Appliances: Continental Connect

Long before expanding from Europe into North America, SieMatic was creating kitchen designs with international appeal. Founded as August Siekmann Möbelwerke by August Siekmann in 1929 in Löhne, Germany, the kitchen cabinetmaker made its world debut at the Cologne Furniture Fair in 1960 under the guidance of Siekmann’s son, August-Wilhelm, who served as company chairman for 49 years until his death last year.

At Cologne, August-Wilhelm introduced the first “fitted” kitchen and branded it the SieMatic, for which the company then was renamed. The cabinets were an integrated unit made to line a kitchen wall, as opposed to separate pieces for positioning about a kitchen—a groundbreaking concept at the time. This design, still in production today as SieMatic’s 6006 Series, also introduced spring-loaded hinges, strip handles, and other features that set the standard for what eventually would be dubbed “Eurostyle” in the United States. Thus Siekmann established a presence in North America, laying the foundation for the U.S. base of operations that opened at the Pacific Design Center in Los Angeles in 1979 and then relocated to Bensalem, Pa., a decade later.

“We were one of the first European cabinet companies in the United States,” says Frank Siekmann, August-Wilhelm’s son and chairman and CEO of the SieMatic America Group. “And we were the only one, as far as I know, that invested in manufacturing facilities in North America, which we did in 1990.”
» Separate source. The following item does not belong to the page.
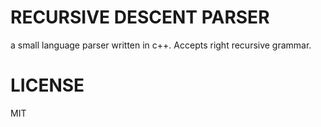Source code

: # RECURSIVE DESCENT PARSER

a small language parser written in c++. Accepts right recursive grammar.

# LICENSE 

MIT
Today, a third generation of Siekmanns oversees factories in Canada and Germany and showrooms worldwide. Frank supervises production and sales in the Americas, while his younger brother, Ulrich, handles Europe and Asia. This sibling arrangement has enhanced the company’s global perspective and yielded an extensive product line with broad appeal. “My brother and I listen to our customers; then we talk about products,” says Frank. “I share what Americans are looking for, and he discusses what the others want. Sometimes we come up with interesting ideas that work for everybody.”
 
Those ideas include the new Exotic Woods collection, a minimalist tour de force with recessed pulls, sliding doors, and built-in backsplash storage. It is available in a variety of textural veneers: walnut, bamboo, elm, teak, and pine, among others. Frank points to a personal favorite, a Truffle finish on pine. “It’s a very warm brown,” he says, noting the pine’s distinctive brushed horizontal grain, which complements the company’s natural Jura Yellow Limestone countertop.

Like the Exotic Woods, the Country Farmhouse collection, with its classic country motif, also exhibits what Siekmann calls a “warm contemporary” approach. The line is available in Magnolia White and a Nordic Blue matte finish, presenting lighter, au courant alternatives to more traditional country designs—whether that country is in Europe or North America.